A propósito del momento político que vivimos es pertinente reflexionar sobre los comportamientos, aptitudes y prácticas políticas acordes con la aspiración del Estado social y democrático de derecho que proclama la Constitución dominicana y que ya, por décadas, ha encontrado concreción en muchas de las naciones europeas, especialmente en las nórdicas.
La construcción de ese nuevo Estado que plantea la Carta Magna requiere superar la práctica política tradicional de la razón de Estado de Maquiavelo, que proclama que el fin justifica los medios y que todo vale con tal de obtener y mantenerse en el poder.
El fin de la política no es el poder per se. El poder no es un fin en sí mismo, sino un medio para la realización de bien común basado en la justicia, la equidad y la paz.
La construcción de esta utopía posible partirá del principio de que el buen político no es el que da más en la campaña, sino aquel que le demuestra al pueblo que es capaz de construir una visión de un país mejor y concretarla.
El político que supera el maquiavelismo va más allá de las apariencias, la demagogia y la práctica del sofisma como forma de manipulación y obtención de adeptos.

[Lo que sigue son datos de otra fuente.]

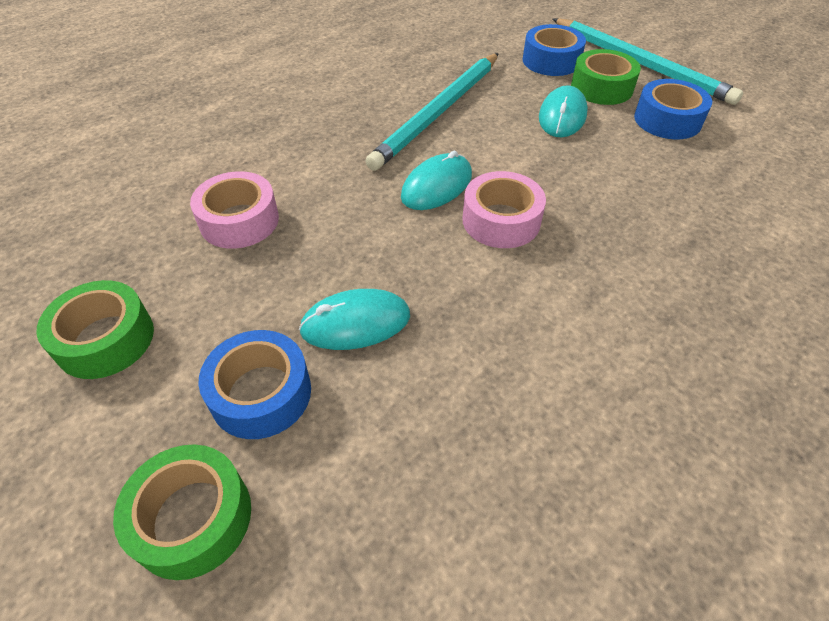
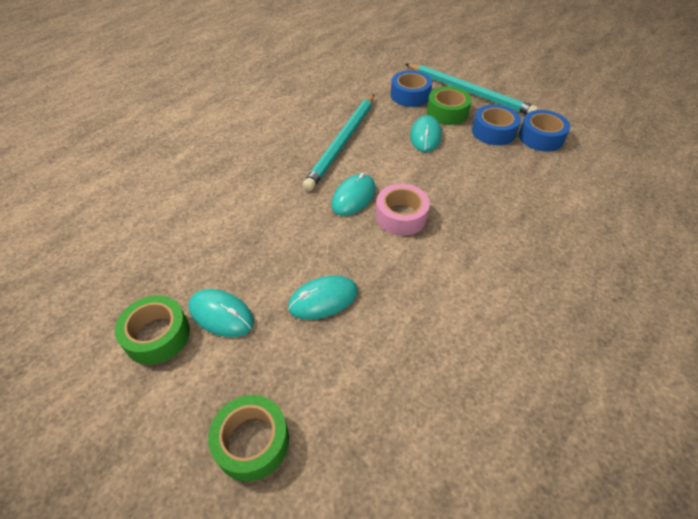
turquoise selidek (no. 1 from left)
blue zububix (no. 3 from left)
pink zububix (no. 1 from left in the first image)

En política, como en todas las manifestaciones de la vida humana, el ejemplo y el compromiso con el pueblo es el único discurso que convence y transforma una sociedad.
Trascender el Maquiavelismo en política es pisar tierra, conocer la realidad y materializar políticas creativas y participativas.
Es gobernar desde el pueblo porque la descontextualización, los parches y las medidas cortoplacistas lo único que hacen es perpetuar la pobreza y la desigualdad. La política ética requiere sepultar el principio de “divide y vencerás”.
El verdadero triunfo se logra cuando una nación se desarrolla con equidad y el bienestar social lo gesta toda la sociedad.
El protagonista de este proceso es el gobierno, los partidos políticos, los empresarios, las familias y los individuos. Si el país somos todos, la responsabilidad de mejorarlo es de todos sus ciudadanos y ciudadanas.